▸ **Problem description**
An exact retyping of all lines below is the answer; pictures do not belong in it.

[Records from a data source]
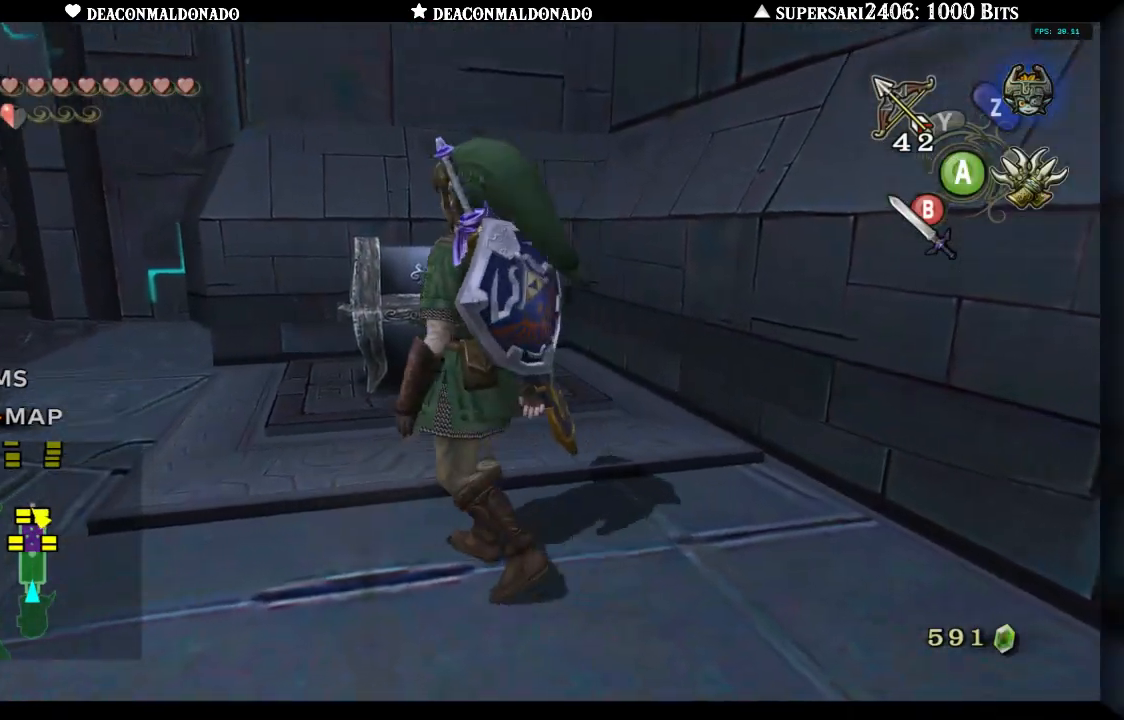
{"buttons": [], "left_stick": "up-right", "right_stick": "center", "events": [[83, "left_stick", "up-right"]]}
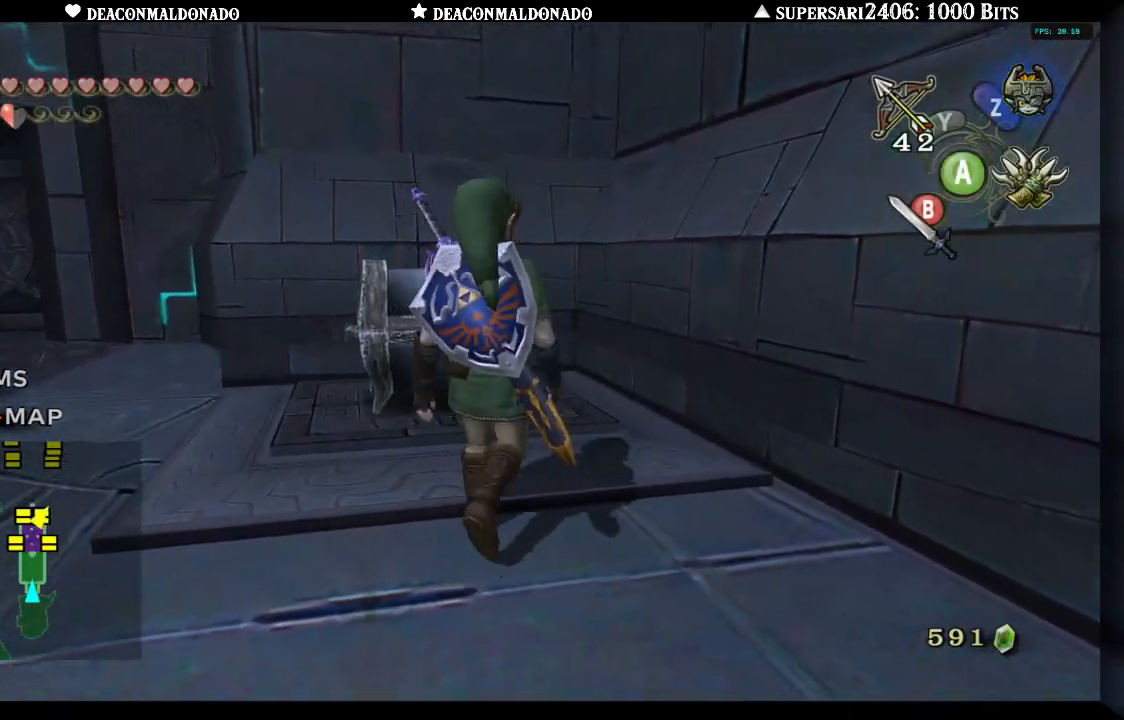
{"buttons": [], "left_stick": "up", "right_stick": "center", "events": [[67, "left_stick", "up"]]}
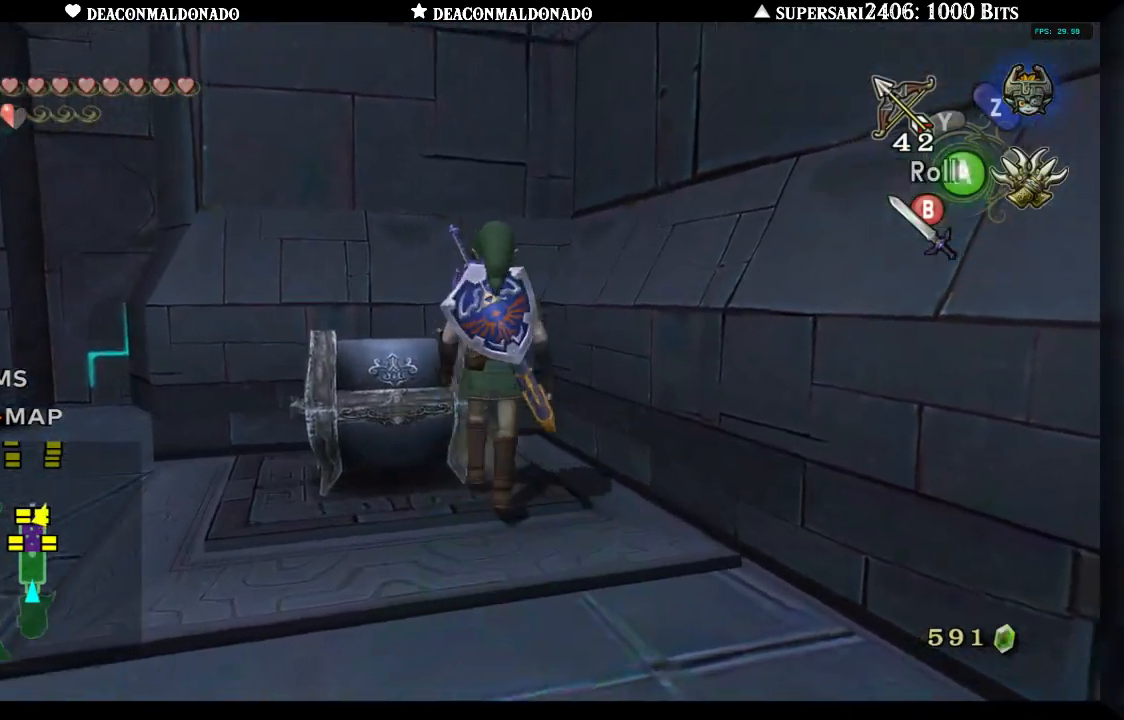
{"buttons": [], "left_stick": "left", "right_stick": "center", "events": [[50, "left_stick", "center"], [83, "A", "down"], [217, "A", "up"], [417, "left_stick", "left"]]}
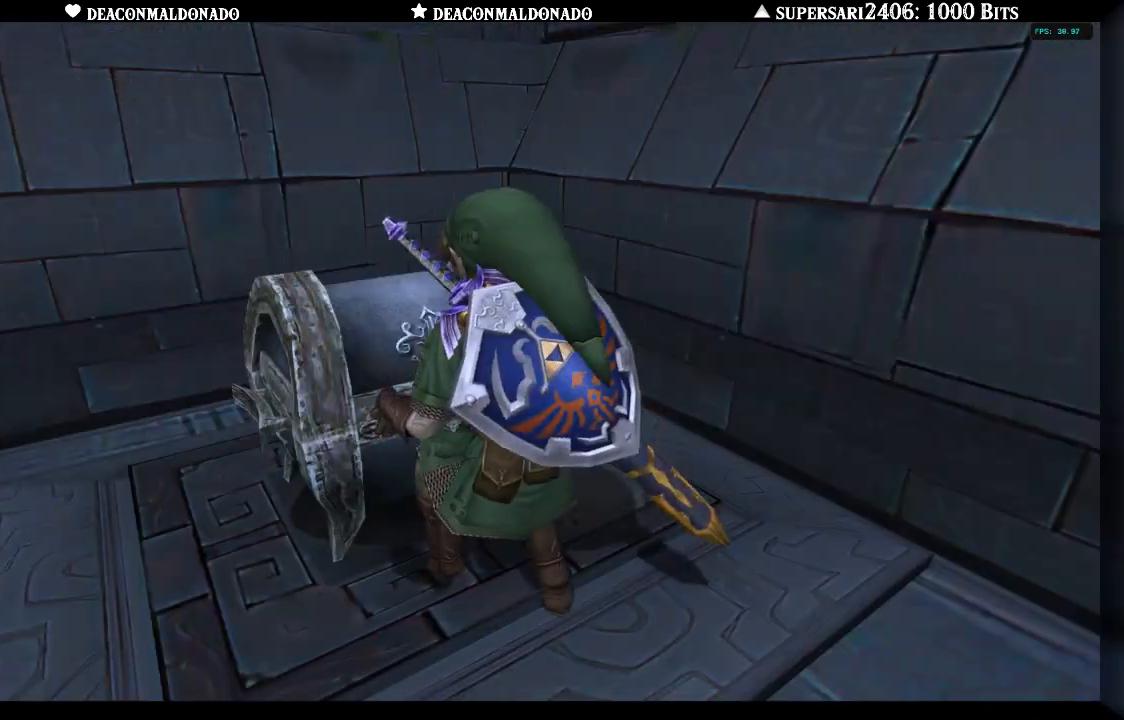
{"buttons": [], "left_stick": "center", "right_stick": "center", "events": [[33, "left_stick", "center"]]}
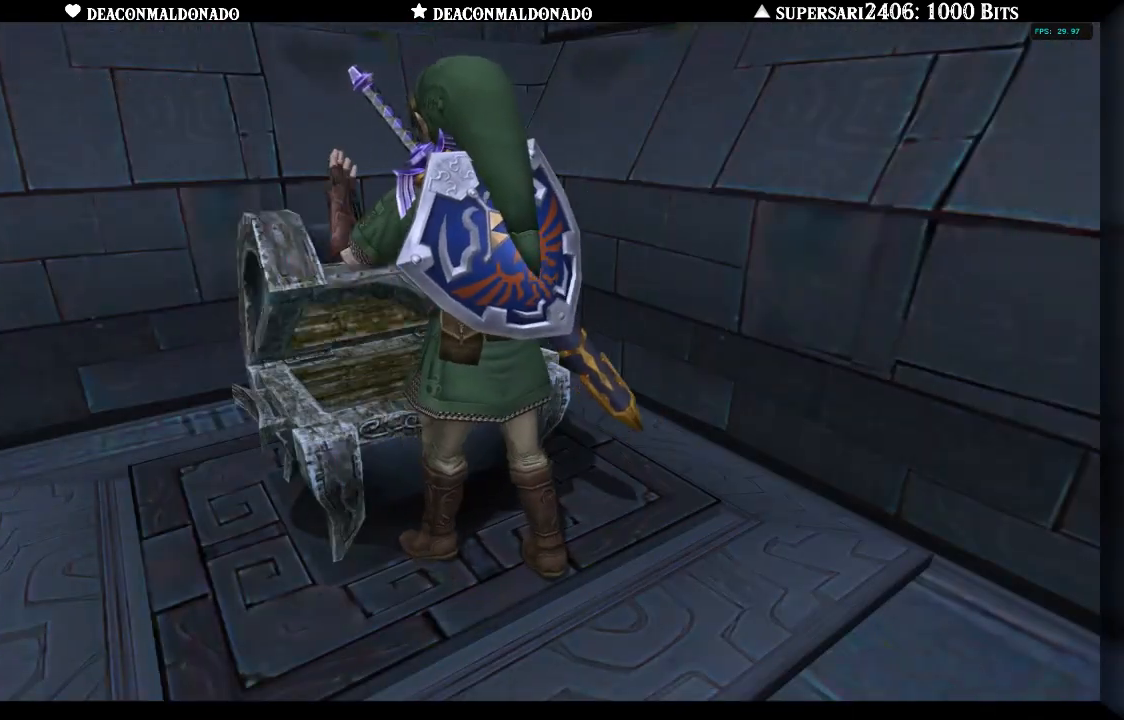
{"buttons": [], "left_stick": "center", "right_stick": "center", "events": []}
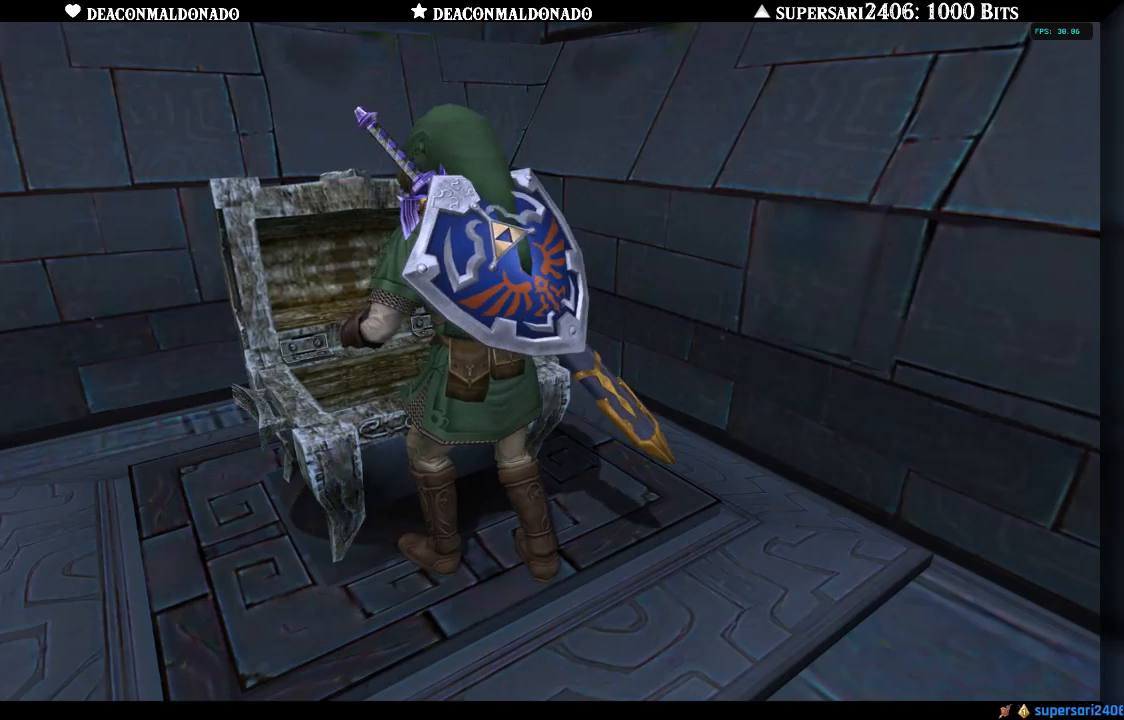
{"buttons": [], "left_stick": "center", "right_stick": "center", "events": []}
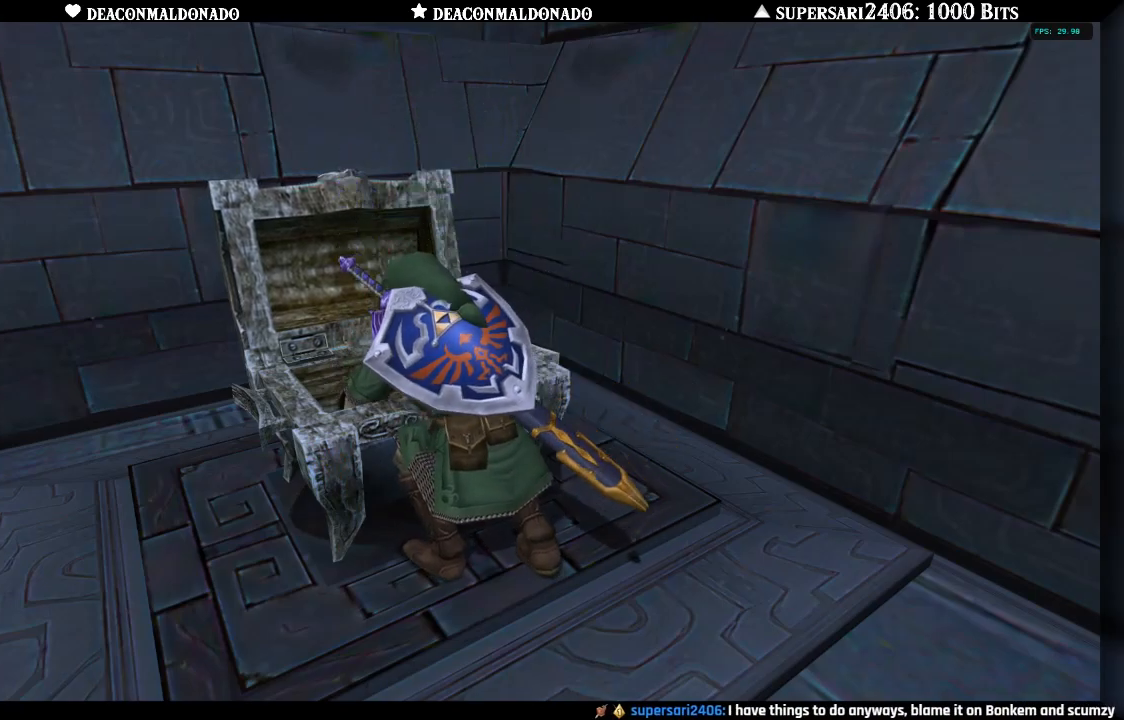
{"buttons": [], "left_stick": "center", "right_stick": "center", "events": []}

▸ **Exercise result**
{"buttons": [], "left_stick": "up-right", "right_stick": "center", "events": [[83, "left_stick", "up-right"]]}
{"buttons": [], "left_stick": "up", "right_stick": "center", "events": [[67, "left_stick", "up"]]}
{"buttons": [], "left_stick": "left", "right_stick": "center", "events": [[50, "left_stick", "center"], [83, "A", "down"], [217, "A", "up"], [417, "left_stick", "left"]]}
{"buttons": [], "left_stick": "center", "right_stick": "center", "events": [[33, "left_stick", "center"]]}
{"buttons": [], "left_stick": "center", "right_stick": "center", "events": []}
{"buttons": [], "left_stick": "center", "right_stick": "center", "events": []}
{"buttons": [], "left_stick": "center", "right_stick": "center", "events": []}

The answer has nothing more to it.